Yes, agents! Those supposedly sleazy slimy sharks out to make a buck. Those weasels with dollar signs in their soulless eyes. Those jerks who’ll take your money when you could do the same without them and with keeping your big piles of cash.
I’ve heard multiple times from multiple small presses in the past month or so that an agent is either unnecessary or even harmful. I have heard that you’ll get the same deal without them, so you might as well hang onto the commission. I’ve heard that they will take 40 to 50 percent of your earnings. I’ve heard it becomes very troublesome to get them involved because things get so complicated.
Well, here’s the deal: things SHOULD be complicated. We are not playing book club here. We are doing BOOK BUSINESS. And when I’m sick I don’t assume that Googling my symptoms is more effective than a doctor, just because it’ll save me the co-pay (with the bonus of hearing that every symptom leads to a tumor!). When my car isn’t working, I don’t call a friend who likes cars and have her fiddle with it. I go to a mechanic, even though it’s expensive and annoying and usually the waiting rooms are gross.
Why? Um, it’s obvious, right? These are professionals. I might save the co-pay but it’ll cost more down the line when my untreated whatever leads to a way more serious whatever. Should I pay the mechanic a (relative) little now or a whole boatload when the repairs don’t work and now I have serious SERIOUS trouble?
I’m sure there are small presses where, agent or not, you’ll get relatively the same offer, money-wise. Sure. But there are other things besides advances and royalty percentages. What about rights to future books? What about rights to performance, audio books, reprints, etc.? That stuff isn’t going to affect your earnings NOW but one line item on a contract that looks like nothing to you, a non-professional, might mean a lot to your earnings LATER. And I care A LOT about my earnings later.
Also I know no legitimate lit agents who take more than 15 percent on standard book royalties (sometimes performance royalties go up to 20 because there’s an extra person involved), and it makes me really angry to hear publishers are handing out this information to authors as fact to keep them from getting an agent involved.
Because, trust me, there’s a reason they don’t want agents involved IF THEY DON’T WANT AGENTS INVOLVED. It’s a reason they talk about things being complicated or troublesome. It’s because agents will spot shady shit. Agents will make sure their authors are being taken care of. Agents know that, while heartbreaking, it is better to walk away from a bad contract with no guarantee of a book deal elsewhere than accept something subpar or sketchy.
Agents also do a lot more than contract negotiation to earn their commission. Mine, for example, helps me with promotional opportunities, uses her established network that comes from years of experience to make connections I need (for blurbs, publicity, etc.), gives manuscript feedback, tells me when I’m whining and should stop it, tells me when I’m right to be concerned. My agent worked on selling my first two books for YEARS before she made any money off of them, and yet I was never made to feel like a drain on her time or energy.
And while I feel fortunate to have someone in my corner who is fantastic in these ways, I must concede I am not unique.
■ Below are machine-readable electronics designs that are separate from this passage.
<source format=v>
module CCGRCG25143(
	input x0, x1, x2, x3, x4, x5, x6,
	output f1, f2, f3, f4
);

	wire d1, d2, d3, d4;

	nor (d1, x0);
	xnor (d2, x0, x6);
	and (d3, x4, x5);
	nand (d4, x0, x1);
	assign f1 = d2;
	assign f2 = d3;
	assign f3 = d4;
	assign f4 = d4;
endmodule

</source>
Because I have many author friends with many different agents, and this is what they have in their corners too.
Is this a money-making business for these agents? Uh, of course. They have bills to pay. They have a living to earn. But that doesn’t negate what they bring to the table.
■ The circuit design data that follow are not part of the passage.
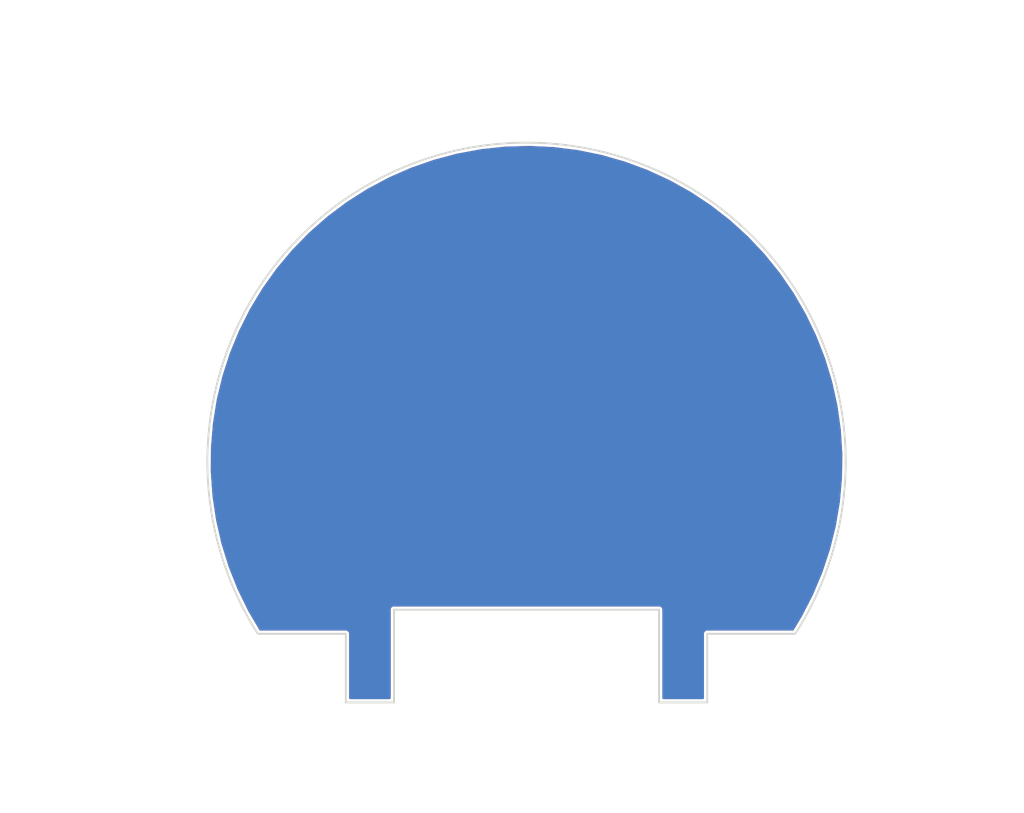
<source format=kicad_pcb>
(kicad_pcb (version 20171130) (host pcbnew "(5.1.8)-1")

  (general
    (thickness 1.6)
    (drawings 19)
    (tracks 0)
    (zones 0)
    (modules 0)
    (nets 1)
  )

  (page A4)
  (layers
    (0 F.Cu signal)
    (31 B.Cu signal)
    (32 B.Adhes user)
    (33 F.Adhes user)
    (34 B.Paste user)
    (35 F.Paste user)
    (36 B.SilkS user)
    (37 F.SilkS user)
    (38 B.Mask user)
    (39 F.Mask user)
    (40 Dwgs.User user)
    (41 Cmts.User user)
    (42 Eco1.User user)
    (43 Eco2.User user)
    (44 Edge.Cuts user)
    (45 Margin user)
    (46 B.CrtYd user)
    (47 F.CrtYd user)
    (48 B.Fab user)
    (49 F.Fab user)
  )

  (setup
    (last_trace_width 0.25)
    (trace_clearance 0.2)
    (zone_clearance 0.2)
    (zone_45_only yes)
    (trace_min 0.2)
    (via_size 0.8)
    (via_drill 0.4)
    (via_min_size 0.4)
    (via_min_drill 0.3)
    (uvia_size 0.3)
    (uvia_drill 0.1)
    (uvias_allowed no)
    (uvia_min_size 0.2)
    (uvia_min_drill 0.1)
    (edge_width 0.05)
    (segment_width 0.2)
    (pcb_text_width 0.3)
    (pcb_text_size 1.5 1.5)
    (mod_edge_width 0.12)
    (mod_text_size 1 1)
    (mod_text_width 0.15)
    (pad_size 1.524 1.524)
    (pad_drill 0.762)
    (pad_to_mask_clearance 0)
    (aux_axis_origin 0 0)
    (visible_elements 7FFFFFFF)
    (pcbplotparams
      (layerselection 0x010cc_ffffffff)
      (usegerberextensions false)
      (usegerberattributes true)
      (usegerberadvancedattributes true)
      (creategerberjobfile true)
      (excludeedgelayer true)
      (linewidth 0.100000)
      (plotframeref false)
      (viasonmask false)
      (mode 1)
      (useauxorigin false)
      (hpglpennumber 1)
      (hpglpenspeed 20)
      (hpglpendiameter 15.000000)
      (psnegative false)
      (psa4output false)
      (plotreference true)
      (plotvalue true)
      (plotinvisibletext false)
      (padsonsilk false)
      (subtractmaskfromsilk false)
      (outputformat 1)
      (mirror false)
      (drillshape 0)
      (scaleselection 1)
      (outputdirectory ""))
  )

  (net 0 "")

  (net_class Default "This is the default net class."
    (clearance 0.2)
    (trace_width 0.25)
    (via_dia 0.8)
    (via_drill 0.4)
    (uvia_dia 0.3)
    (uvia_drill 0.1)
  )

  (dimension 46.4 (width 0.15) (layer Dwgs.User)
    (gr_text "46,400 mm" (at 155.3 68.5 90) (layer Dwgs.User)
      (effects (font (size 1 1) (thickness 0.15)))
    )
    (feature1 (pts (xy 156.7 45.3) (xy 156.013579 45.3)))
    (feature2 (pts (xy 156.7 91.7) (xy 156.013579 91.7)))
    (crossbar (pts (xy 156.6 91.7) (xy 156.6 45.3)))
    (arrow1a (pts (xy 156.6 45.3) (xy 157.186421 46.426504)))
    (arrow1b (pts (xy 156.6 45.3) (xy 156.013579 46.426504)))
    (arrow2a (pts (xy 156.6 91.7) (xy 157.186421 90.573496)))
    (arrow2b (pts (xy 156.6 91.7) (xy 156.013579 90.573496)))
  )
  (dimension 44.599999 (width 0.15) (layer Dwgs.User) (tstamp 614B9E30)
    (gr_text "44,600 mm" (at 168.599999 77.5 1.284658762e-06) (layer Dwgs.User) (tstamp 614B9E31)
      (effects (font (size 1 1) (thickness 0.15)))
    )
    (feature1 (pts (xy 190.899999 85.999999) (xy 190.899999 78.213579)))
    (feature2 (pts (xy 146.3 86) (xy 146.3 78.21358)))
    (crossbar (pts (xy 146.3 78.800001) (xy 190.899999 78.8)))
    (arrow1a (pts (xy 190.899999 78.8) (xy 189.773495 79.386421)))
    (arrow1b (pts (xy 190.899999 78.8) (xy 189.773495 78.213579)))
    (arrow2a (pts (xy 146.3 78.800001) (xy 147.426504 79.386422)))
    (arrow2b (pts (xy 146.3 78.800001) (xy 147.426504 78.21358)))
  )
  (dimension 39 (width 0.15) (layer Dwgs.User) (tstamp 614B67B8)
    (gr_text "39,000 mm" (at 168.6 84.5) (layer Dwgs.User) (tstamp 614B67B8)
      (effects (font (size 1 1) (thickness 0.15)))
    )
    (feature1 (pts (xy 149.1 89.2) (xy 149.1 85.213579)))
    (feature2 (pts (xy 188.1 89.2) (xy 188.1 85.213579)))
    (crossbar (pts (xy 188.1 85.8) (xy 149.1 85.8)))
    (arrow1a (pts (xy 149.1 85.8) (xy 150.226504 85.213579)))
    (arrow1b (pts (xy 149.1 85.8) (xy 150.226504 86.386421)))
    (arrow2a (pts (xy 188.1 85.8) (xy 186.973496 85.213579)))
    (arrow2b (pts (xy 188.1 85.8) (xy 186.973496 86.386421)))
  )
  (gr_line (start 183.6 86) (end 190.9 86) (layer Edge.Cuts) (width 0.15) (tstamp 614B6789))
  (gr_line (start 183.6 86) (end 183.6 91.7) (layer Edge.Cuts) (width 0.15) (tstamp 614B677D))
  (gr_line (start 179.6 91.7) (end 183.6 91.7) (layer Edge.Cuts) (width 0.15) (tstamp 614B6779))
  (gr_line (start 179.6 91.7) (end 179.6 84) (layer Edge.Cuts) (width 0.15) (tstamp 614B6772))
  (dimension 4 (width 0.15) (layer Dwgs.User)
    (gr_text "4,000 mm" (at 155.6 98.2) (layer Dwgs.User)
      (effects (font (size 1 1) (thickness 0.15)))
    )
    (feature1 (pts (xy 157.6 92.3) (xy 157.6 97.486421)))
    (feature2 (pts (xy 153.6 92.3) (xy 153.6 97.486421)))
    (crossbar (pts (xy 153.6 96.9) (xy 157.6 96.9)))
    (arrow1a (pts (xy 157.6 96.9) (xy 156.473496 97.486421)))
    (arrow1b (pts (xy 157.6 96.9) (xy 156.473496 96.313579)))
    (arrow2a (pts (xy 153.6 96.9) (xy 154.726504 97.486421)))
    (arrow2b (pts (xy 153.6 96.9) (xy 154.726504 96.313579)))
  )
  (dimension 2 (width 0.15) (layer Dwgs.User)
    (gr_text "2,000 mm" (at 137.5 85 90) (layer Dwgs.User)
      (effects (font (size 1 1) (thickness 0.15)))
    )
    (feature1 (pts (xy 174.7 84) (xy 138.213579 84)))
    (feature2 (pts (xy 174.7 86) (xy 138.213579 86)))
    (crossbar (pts (xy 138.8 86) (xy 138.8 84)))
    (arrow1a (pts (xy 138.8 84) (xy 139.386421 85.126504)))
    (arrow1b (pts (xy 138.8 84) (xy 138.213579 85.126504)))
    (arrow2a (pts (xy 138.8 86) (xy 139.386421 84.873496)))
    (arrow2b (pts (xy 138.8 86) (xy 138.213579 84.873496)))
  )
  (dimension 11 (width 0.15) (layer Dwgs.User)
    (gr_text "11,000 mm" (at 163.1 73.8) (layer Dwgs.User)
      (effects (font (size 1 1) (thickness 0.15)))
    )
    (feature1 (pts (xy 157.6 81) (xy 157.6 74.513579)))
    (feature2 (pts (xy 168.6 81) (xy 168.6 74.513579)))
    (crossbar (pts (xy 168.6 75.1) (xy 157.6 75.1)))
    (arrow1a (pts (xy 157.6 75.1) (xy 158.726504 74.513579)))
    (arrow1b (pts (xy 157.6 75.1) (xy 158.726504 75.686421)))
    (arrow2a (pts (xy 168.6 75.1) (xy 167.473496 74.513579)))
    (arrow2b (pts (xy 168.6 75.1) (xy 167.473496 75.686421)))
  )
  (gr_line (start 157.6 84) (end 179.6 84) (layer Edge.Cuts) (width 0.15))
  (gr_line (start 157.6 91.7) (end 157.6 84) (layer Edge.Cuts) (width 0.15))
  (gr_line (start 153.6 91.7) (end 157.6 91.7) (layer Edge.Cuts) (width 0.15))
  (gr_line (start 153.6 86) (end 153.6 91.7) (layer Edge.Cuts) (width 0.15))
  (gr_line (start 146.3 86) (end 153.6 86) (layer Edge.Cuts) (width 0.15))
  (gr_arc (start 168.6 71.7) (end 190.9 86) (angle -245.3405007) (layer Edge.Cuts) (width 0.15))
  (dimension 3.2 (width 0.15) (layer Dwgs.User)
    (gr_text "3,200 mm" (at 142 87.6 90) (layer Dwgs.User)
      (effects (font (size 1 1) (thickness 0.15)))
    )
    (feature1 (pts (xy 152.7 86) (xy 142.713579 86)))
    (feature2 (pts (xy 152.7 89.2) (xy 142.713579 89.2)))
    (crossbar (pts (xy 143.3 89.2) (xy 143.3 86)))
    (arrow1a (pts (xy 143.3 86) (xy 143.886421 87.126504)))
    (arrow1b (pts (xy 143.3 86) (xy 142.713579 87.126504)))
    (arrow2a (pts (xy 143.3 89.2) (xy 143.886421 88.073496)))
    (arrow2b (pts (xy 143.3 89.2) (xy 142.713579 88.073496)))
  )
  (gr_circle (center 168.6 71.7) (end 195.1 71.7) (layer Cmts.User) (width 0.05))
  (dimension 19.5 (width 0.15) (layer Dwgs.User)
    (gr_text "19,500 mm" (at 158.85 95.3) (layer Dwgs.User)
      (effects (font (size 1 1) (thickness 0.15)))
    )
    (feature1 (pts (xy 168.6 89.2) (xy 168.6 94.586421)))
    (feature2 (pts (xy 149.1 89.2) (xy 149.1 94.586421)))
    (crossbar (pts (xy 149.1 94) (xy 168.6 94)))
    (arrow1a (pts (xy 168.6 94) (xy 167.473496 94.586421)))
    (arrow1b (pts (xy 168.6 94) (xy 167.473496 93.413579)))
    (arrow2a (pts (xy 149.1 94) (xy 150.226504 94.586421)))
    (arrow2b (pts (xy 149.1 94) (xy 150.226504 93.413579)))
  )

  (zone (net 0) (net_name "") (layer F.Mask) (tstamp 614B9A52) (hatch edge 0.508)
    (connect_pads (clearance 0.508))
    (min_thickness 0.254)
    (fill yes (arc_segments 32) (thermal_gap 0.508) (thermal_bridge_width 0.508))
    (polygon
      (pts
        (xy 183.5 91.6) (xy 179.7 91.6) (xy 179.7 82) (xy 183.5 82)
      )
    )
    (filled_polygon
      (pts
        (xy 183.373 91.473) (xy 179.827 91.473) (xy 179.827 82.127) (xy 183.373 82.127)
      )
    )
  )
  (zone (net 0) (net_name "") (layer B.Mask) (tstamp 614B9A4F) (hatch edge 0.508)
    (connect_pads (clearance 0.508))
    (min_thickness 0.254)
    (fill yes (arc_segments 32) (thermal_gap 0.508) (thermal_bridge_width 0.508))
    (polygon
      (pts
        (xy 183.5 91.6) (xy 179.7 91.6) (xy 179.7 82) (xy 183.5 82)
      )
    )
    (filled_polygon
      (pts
        (xy 183.373 91.473) (xy 179.827 91.473) (xy 179.827 82.127) (xy 183.373 82.127)
      )
    )
  )
  (zone (net 0) (net_name "") (layer B.Mask) (tstamp 614B9A4C) (hatch edge 0.508)
    (connect_pads (clearance 0.508))
    (min_thickness 0.254)
    (fill yes (arc_segments 32) (thermal_gap 0.508) (thermal_bridge_width 0.508))
    (polygon
      (pts
        (xy 157.5 91.6) (xy 153.7 91.6) (xy 153.7 82) (xy 157.5 82)
      )
    )
    (filled_polygon
      (pts
        (xy 157.373 91.473) (xy 153.827 91.473) (xy 153.827 82.127) (xy 157.373 82.127)
      )
    )
  )
  (zone (net 0) (net_name "") (layer F.Mask) (tstamp 614B9E2C) (hatch edge 0.508)
    (connect_pads (clearance 0.508))
    (min_thickness 0.254)
    (fill yes (arc_segments 32) (thermal_gap 0.508) (thermal_bridge_width 0.508))
    (polygon
      (pts
        (xy 157.5 91.6) (xy 153.7 91.6) (xy 153.7 82) (xy 157.5 82)
      )
    )
    (filled_polygon
      (pts
        (xy 157.373 91.473) (xy 153.827 91.473) (xy 153.827 82.127) (xy 157.373 82.127)
      )
    )
  )
  (zone (net 0) (net_name "") (layer F.Cu) (tstamp 0) (hatch edge 0.508)
    (connect_pads (clearance 0.2))
    (min_thickness 0.2)
    (fill yes (arc_segments 32) (thermal_gap 0.2) (thermal_bridge_width 0.25))
    (polygon
      (pts
        (xy 209.9 100.9) (xy 126.8 100.9) (xy 126.8 36.5) (xy 209.9 36.5)
      )
    )
    (filled_polygon
      (pts
        (xy 170.844244 45.680753) (xy 172.833797 45.929614) (xy 174.798401 46.33038) (xy 176.726468 46.880686) (xy 178.606634 47.577291)
        (xy 180.427806 48.416083) (xy 182.179267 49.392125) (xy 183.850688 50.499662) (xy 185.432207 51.73216) (xy 186.914514 53.082363)
        (xy 188.288861 54.542302) (xy 189.547154 56.10338) (xy 190.681983 57.756405) (xy 191.68664 59.491606) (xy 192.55521 61.298761)
        (xy 193.282581 63.167238) (xy 193.864462 65.086017) (xy 194.29742 67.043773) (xy 194.578904 69.028969) (xy 194.707256 71.029918)
        (xy 194.681718 73.034826) (xy 194.502444 75.031848) (xy 194.170487 77.009239) (xy 193.687802 78.955344) (xy 193.057245 80.858658)
        (xy 192.282516 82.70801) (xy 191.367402 84.494009) (xy 190.687835 85.625) (xy 183.618419 85.625) (xy 183.6 85.623186)
        (xy 183.581581 85.625) (xy 183.526487 85.630426) (xy 183.4558 85.651869) (xy 183.390653 85.686691) (xy 183.333552 85.733552)
        (xy 183.286691 85.790653) (xy 183.251869 85.8558) (xy 183.230426 85.926487) (xy 183.223186 86) (xy 183.225 86.018419)
        (xy 183.225001 91.325) (xy 179.975 91.325) (xy 179.975 84.018419) (xy 179.976814 84) (xy 179.969574 83.926487)
        (xy 179.948131 83.8558) (xy 179.913309 83.790653) (xy 179.866448 83.733552) (xy 179.809347 83.686691) (xy 179.7442 83.651869)
        (xy 179.673513 83.630426) (xy 179.618419 83.625) (xy 179.6 83.623186) (xy 179.581581 83.625) (xy 157.618419 83.625)
        (xy 157.6 83.623186) (xy 157.581581 83.625) (xy 157.526487 83.630426) (xy 157.4558 83.651869) (xy 157.390653 83.686691)
        (xy 157.333552 83.733552) (xy 157.286691 83.790653) (xy 157.251869 83.8558) (xy 157.230426 83.926487) (xy 157.223186 84)
        (xy 157.225001 84.018429) (xy 157.225 91.325) (xy 153.975 91.325) (xy 153.975 86.018419) (xy 153.976814 86)
        (xy 153.969574 85.926487) (xy 153.948131 85.8558) (xy 153.913309 85.790653) (xy 153.866448 85.733552) (xy 153.809347 85.686691)
        (xy 153.7442 85.651869) (xy 153.673513 85.630426) (xy 153.618419 85.625) (xy 153.6 85.623186) (xy 153.581581 85.625)
        (xy 146.51446 85.625) (xy 145.599155 84.069274) (xy 144.717989 82.268224) (xy 143.977587 80.40486) (xy 143.38233 78.490207)
        (xy 142.935714 76.535518) (xy 142.640376 74.55232) (xy 142.498058 72.552329) (xy 142.509598 70.547292) (xy 142.674927 68.549059)
        (xy 142.993071 66.569404) (xy 143.462155 64.619988) (xy 144.079414 62.712303) (xy 144.841209 60.857597) (xy 145.743053 59.0668)
        (xy 146.779631 57.35046) (xy 147.944821 55.718716) (xy 149.23176 54.181178) (xy 150.632871 52.746897) (xy 152.139886 51.424338)
        (xy 153.743937 50.221284) (xy 155.435546 49.144846) (xy 157.204745 48.201362) (xy 159.041125 47.396385) (xy 160.933853 46.734663)
        (xy 162.871755 46.220106) (xy 164.843438 45.855734) (xy 166.837242 45.643704) (xy 168.841471 45.585263)
      )
    )
  )
  (zone (net 0) (net_name "") (layer B.Cu) (tstamp 614BA0AF) (hatch edge 0.508)
    (connect_pads (clearance 0.2))
    (min_thickness 0.2)
    (fill yes (arc_segments 32) (thermal_gap 0.2) (thermal_bridge_width 0.25))
    (polygon
      (pts
        (xy 208 97.76309) (xy 124.9 97.76309) (xy 124.9 33.36309) (xy 208 33.36309)
      )
    )
    (filled_polygon
      (pts
        (xy 170.844244 45.680753) (xy 172.833797 45.929614) (xy 174.798401 46.33038) (xy 176.726468 46.880686) (xy 178.606634 47.577291)
        (xy 180.427806 48.416083) (xy 182.179267 49.392125) (xy 183.850688 50.499662) (xy 185.432207 51.73216) (xy 186.914514 53.082363)
        (xy 188.288861 54.542302) (xy 189.547154 56.10338) (xy 190.681983 57.756405) (xy 191.68664 59.491606) (xy 192.55521 61.298761)
        (xy 193.282581 63.167238) (xy 193.864462 65.086017) (xy 194.29742 67.043773) (xy 194.578904 69.028969) (xy 194.707256 71.029918)
        (xy 194.681718 73.034826) (xy 194.502444 75.031848) (xy 194.170487 77.009239) (xy 193.687802 78.955344) (xy 193.057245 80.858658)
        (xy 192.282516 82.70801) (xy 191.367402 84.494009) (xy 190.687835 85.625) (xy 183.618419 85.625) (xy 183.6 85.623186)
        (xy 183.581581 85.625) (xy 183.526487 85.630426) (xy 183.4558 85.651869) (xy 183.390653 85.686691) (xy 183.333552 85.733552)
        (xy 183.286691 85.790653) (xy 183.251869 85.8558) (xy 183.230426 85.926487) (xy 183.223186 86) (xy 183.225 86.018419)
        (xy 183.225001 91.325) (xy 179.975 91.325) (xy 179.975 84.018419) (xy 179.976814 84) (xy 179.969574 83.926487)
        (xy 179.948131 83.8558) (xy 179.913309 83.790653) (xy 179.866448 83.733552) (xy 179.809347 83.686691) (xy 179.7442 83.651869)
        (xy 179.673513 83.630426) (xy 179.618419 83.625) (xy 179.6 83.623186) (xy 179.581581 83.625) (xy 157.618419 83.625)
        (xy 157.6 83.623186) (xy 157.581581 83.625) (xy 157.526487 83.630426) (xy 157.4558 83.651869) (xy 157.390653 83.686691)
        (xy 157.333552 83.733552) (xy 157.286691 83.790653) (xy 157.251869 83.8558) (xy 157.230426 83.926487) (xy 157.223186 84)
        (xy 157.225001 84.018429) (xy 157.225 91.325) (xy 153.975 91.325) (xy 153.975 86.018419) (xy 153.976814 86)
        (xy 153.969574 85.926487) (xy 153.948131 85.8558) (xy 153.913309 85.790653) (xy 153.866448 85.733552) (xy 153.809347 85.686691)
        (xy 153.7442 85.651869) (xy 153.673513 85.630426) (xy 153.618419 85.625) (xy 153.6 85.623186) (xy 153.581581 85.625)
        (xy 146.51446 85.625) (xy 145.599155 84.069274) (xy 144.717989 82.268224) (xy 143.977587 80.40486) (xy 143.38233 78.490207)
        (xy 142.935714 76.535518) (xy 142.640376 74.55232) (xy 142.498058 72.552329) (xy 142.509598 70.547292) (xy 142.674927 68.549059)
        (xy 142.993071 66.569404) (xy 143.462155 64.619988) (xy 144.079414 62.712303) (xy 144.841209 60.857597) (xy 145.743053 59.0668)
        (xy 146.779631 57.35046) (xy 147.944821 55.718716) (xy 149.23176 54.181178) (xy 150.632871 52.746897) (xy 152.139886 51.424338)
        (xy 153.743937 50.221284) (xy 155.435546 49.144846) (xy 157.204745 48.201362) (xy 159.041125 47.396385) (xy 160.933853 46.734663)
        (xy 162.871755 46.220106) (xy 164.843438 45.855734) (xy 166.837242 45.643704) (xy 168.841471 45.585263)
      )
    )
  )
)

</source>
And if you’re really worried about your 15 percent, bear in mind that with good negotiations, you’ll likely make at least 15 percent more due to your agent’s negotiations. Like I said, even if your advance or royalties are boilerplate standards, there are other ways your agent will save you money. Even, for me, my own time counts for a lot. The fact that my agent is the one emailing submissions, reviewing contracts, tracking my royalties, etc.? That’s A LOT of time I can be spending
watching HBO Go writing my next project.
And agents aren’t perfect. OBVIOUSLY. Sure, I’ve heard horror stories, and sure, you should do your research and get recommendations and all that jazz. Don’t just sign with anyone! I spoke to two of my agent’s clients AND checked out her sales list before I agreed to be represented by her.
Do you HAVE to have an agent? Well, no, obviously. But think hard if someone dissuades you from one. It AT LEAST GIVES THE IMPRESSION that they’d prefer to work with someone who doesn’t know the ins and outs of contracts and the publishing industry. And even if their reasoning genuinely isn’t in the worst interest of their authors, there’s something to wonder about anyone who doesn’t want you to have as much power on your side as possible.